Friday, February 29, 2008

The systematic implications of Steve Ouditt

Plaques at an Optometrist's office..............



Alice Yard in Port of Spain,Trinidad is fairly packed tonight. The guest artist is Steve Ouditt and his installation is the first in a series of six upcoming exhibitions scheduled later this year. The project is part of his doctorate thesis studies at the University of the West Indies.

Titled, Blurs, the installation is an assemblage of framed plaques backed with sentences behind frosted glass. They are visually blurred, and you have to step back to figure out what the phrase may mean. But Mr. Ouditt solves this riddle by placing a label at the side of the frame that spells it out, yet it is a tedious task to filter.


Ouditt's foldout catalogue creole process zone

Where this installation fails is in its purported sophistication, and by its simplistic construction which obfuscates the purpose of the piece. Mr. Ouditt's emphasis towards his visual work is masked by the very opposite, his true calling is the art of language which he can theoretically convolute, deconstruct and formulate to an abstract lexicon understood only by his academic peers. The verbatim spoken by the academicians results in a self gratification with no structural equations in the visual pleasures of art. Steve Ouditt is known for his street graffiti and works on brown paper. His career as an artist, curator and lecturer expands over twenty years.

Above. The installation Abjection Collection, at Alica Yard, Trinidad.

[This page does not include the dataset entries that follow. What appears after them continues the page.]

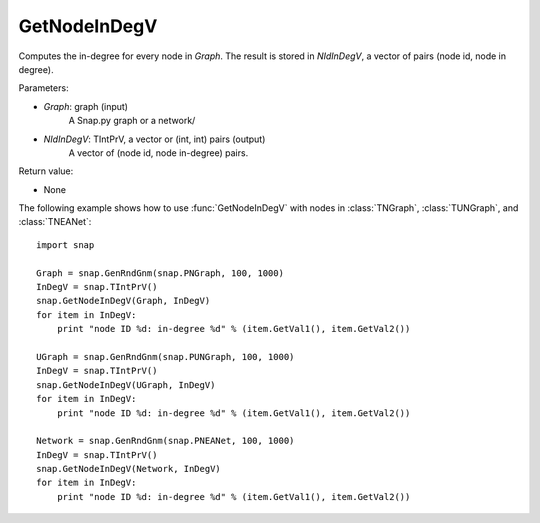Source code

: GetNodeInDegV
'''''''''''''''

.. function:: GetNodeInDegV(Graph, NIdInDegV)

Computes the in-degree for every node in *Graph*. 
The result is stored in *NIdInDegV*, a vector of pairs (node id, node in degree).

Parameters:

- *Graph*: graph (input)
	A Snap.py graph or a network/

- *NIdInDegV*: TIntPrV, a vector or (int, int) pairs (output)
	A vector of (node id, node in-degree) pairs.

Return value:

- None


The following example shows how to use :func:`GetNodeInDegV` with nodes in :class:`TNGraph`, :class:`TUNGraph`, and :class:`TNEANet`::

    import snap

    Graph = snap.GenRndGnm(snap.PNGraph, 100, 1000)
    InDegV = snap.TIntPrV()
    snap.GetNodeInDegV(Graph, InDegV)
    for item in InDegV:
        print "node ID %d: in-degree %d" % (item.GetVal1(), item.GetVal2())

    UGraph = snap.GenRndGnm(snap.PUNGraph, 100, 1000)
    InDegV = snap.TIntPrV()
    snap.GetNodeInDegV(UGraph, InDegV)
    for item in InDegV:
        print "node ID %d: in-degree %d" % (item.GetVal1(), item.GetVal2())

    Network = snap.GenRndGnm(snap.PNEANet, 100, 1000)
    InDegV = snap.TIntPrV()
    snap.GetNodeInDegV(Network, InDegV)
    for item in InDegV:
        print "node ID %d: in-degree %d" % (item.GetVal1(), item.GetVal2())
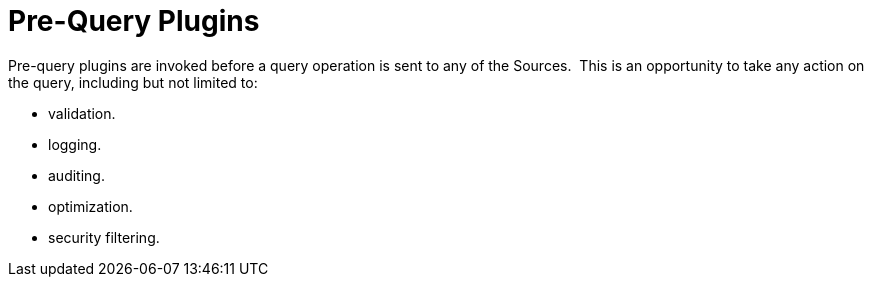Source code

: :type: pluginIntro
:status: published
:title: Pre-Query Plugins
:link: _pre_query_plugins
:summary: Perform any changes to a query before execution.
:plugintypes: prequery
:order: 07

= Pre-Query Plugins

Pre-query plugins are invoked before a query operation is sent to any of the Sources. 
This is an opportunity to take any action on the query, including but not limited to:

* validation.
* logging.
* auditing.
* optimization.
* security filtering.
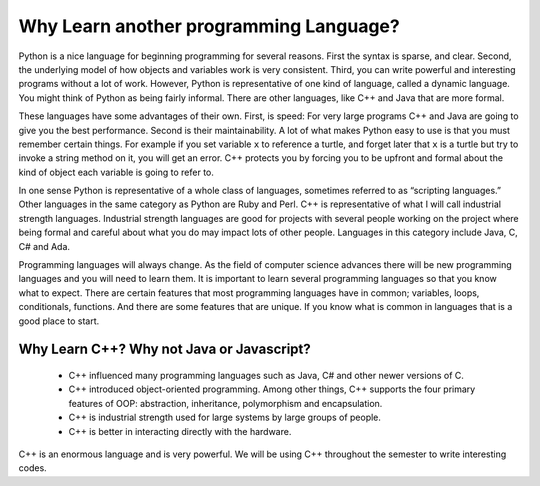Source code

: Why Learn another programming Language?
=======================================

Python is a nice language for beginning programming for several reasons.
First the syntax is sparse, and clear. Second, the underlying model of
how objects and variables work is very consistent. Third, you can write
powerful and interesting programs without a lot of work. However, Python
is representative of one kind of language, called a dynamic language.
You might think of Python as being fairly informal. There are other
languages, like C++ and Java that are more formal.

These languages have some advantages of their own. First, is speed: For
very large programs C++ and Java are going to give you the best
performance. Second is their maintainability. A lot of what makes Python
easy to use is that you must remember certain things. For example if you
set variable ``x`` to reference a turtle, and forget later that ``x`` is
a turtle but try to invoke a string method on it, you will get an error.
C++ protects you by forcing you to be upfront and formal about
the kind of object each variable is going to refer to.

In one sense Python is representative of a whole class of languages,
sometimes referred to as “scripting languages.” Other languages in the
same category as Python are Ruby and Perl. C++ is representative of
what I will call industrial strength languages. Industrial strength
languages are good for projects with several people working on the
project where being formal and careful about what you do may impact lots
of other people. Languages in this category include Java, C, C# and Ada.

Programming languages will always change. As the field of computer
science advances there will be new programming languages and you will
need to learn them. It is important to learn several programming
languages so that you know what to expect. There are certain features
that most programming languages have in common; variables, loops,
conditionals, functions. And there are some features that are unique. If
you know what is common in languages that is a good place to start.

Why Learn C++? Why not Java or Javascript?
---------------------------------

    - C++ influenced many programming languages such as Java, C# and other newer versions of C.

    - C++ introduced object-oriented programming. Among other things, C++ supports the four primary features of OOP: abstraction, inheritance, polymorphism and encapsulation.

    - C++ is industrial strength used for large systems by large groups of people.

    - C++ is better in interacting directly with the hardware.

C++ is an enormous language and is very powerful. We will be using C++ throughout the semester to write interesting codes.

See Postmodern terminology: A-C D-G H-K L-N O-R S-T U-Z

Here is an example of an artspeak term:

AUTOTELIC: Art which has no goal outside of itself, unlike didactic or moralizing work. Audiences incapable of tolerating the portrayal of moral excesses or criminal activities in a work of art have refused to acknowledge the possibility of its autotelic status. Autotelic differs from autonomy in that the latter ideally refers to nothing but itself, whereas the former depicts, say, emotionally trying circumstances, without pretending to be an account of an actual series of events and without having an ulterior motive.